Other than Dene-Yeniseian, and a possible connection between the Eskimo-Aleut language family and the Uralic language family, no proposals of genetic relations between languages of North or South America and languages of Eurasia, Africa, or other parts of the world, have been backed by credible evidence. There is not, for example, any indication that the Vikings who had a brief presence in North America around 1000 CE left any linguistic trace.
Population genetic evidence suggests that the non-circumpolar indigenous peoples of the Americas have origins in a small common founder population in the Upper Paleolithic era that arrived via a Berginian land bridge from Asia. This population genetic data point suggests the possibility that all indigenous Native American languages of non-circumpolar indigenous Americans have genetic origins in a single language of the founding population of the Americas, and hence, as controversially proposed by Greenberg, that they all ultimately belong to the same linguistic superfamily, which Greenberg called Amerind. But, there is not clear evidence of this from efforts to use traditional comparative linguistic methods to classify indigenous Native American languages. The process of identifying linguistic origins with traditional linguistic methods begins with the process of classifying languages into families.
In general, more progress has been made in identifying language family relationships in North America, where the just under three hundred attested languages are grouped into twenty-nine language families and twenty-seven language isolates. Two family proposals, Penutian and Hokan generally along the Pacific coast of North America that are gaining currency among linguists, would reduce the number of language families in North America to about fifteen. However, in large portions of the Southeast United States where it is known that there was considerable pre-Columbian linguistic diversity, there are no attested indigenous languages and the populations in question either left no survivors, or all remaining speakers of relocated tribes with diminished numbers underwent language shift as their ancestral languages became moribund.
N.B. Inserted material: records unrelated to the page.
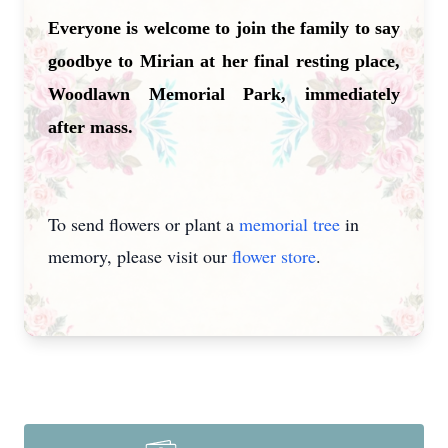
Everyone is welcome to join the family to say
goodbye to Mirian at her final resting place,
Woodlawn Memorial Park, immediately
after mass.
To send flowers or plant a
memorial tree
in
memory, please visit our
flower store
.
Mesoamerica was home to one of the most developed successions of farming societies in the Americas in the pre-Columbian era. Mesoamerica's attested languages are likewise quite well systematized into six main language families and four other language isolates or small language families, as well as a few unclassified extinct languages, encompassing all of the languages in the region. Mesoamerica is also the only part of the Americas in which written languages were in use in the pre-Columbian era.
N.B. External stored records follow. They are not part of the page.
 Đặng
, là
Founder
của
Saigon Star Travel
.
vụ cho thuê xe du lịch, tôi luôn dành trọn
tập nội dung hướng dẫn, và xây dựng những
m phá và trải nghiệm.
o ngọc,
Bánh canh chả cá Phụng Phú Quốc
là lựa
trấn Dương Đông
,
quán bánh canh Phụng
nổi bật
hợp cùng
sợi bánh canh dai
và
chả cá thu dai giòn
In South America there are about 350 living indigenous languages and an estimated more than one thousand extinct languages, grouped into more than 140 categories, only ten of which have more than five languages which have been demonstrated to belong to the same language family. This is about three times as much linguistic diversity at the language family/language isolate level as North America and Mesoamerica combined. The naïve expectation from population genetics would have been that there would be less linguistic diversity, because the entire indigenous population of South America appears to derive genetically from only a subset of an already small indigenous founder population of the Americas as a whole, something illustrated, for example, by its lack of several of the less common genetic haplotypes found in indigenous America outside South America. Some of the lack of classification of indigenous South American languages may be simply attributable to the small number of linguists devoted to the task and the limited amount of information available about many of the languages. But the languages of the region may also simply be particularly diverse due to separation by great time depth and geographic isolation. The only other place in the world with comparable linguistic diversity that has not been reduced to a small number of language families is Papua New Guinea, which also experienced many millennia of isolation from the rest of the world that ended only relatively recently.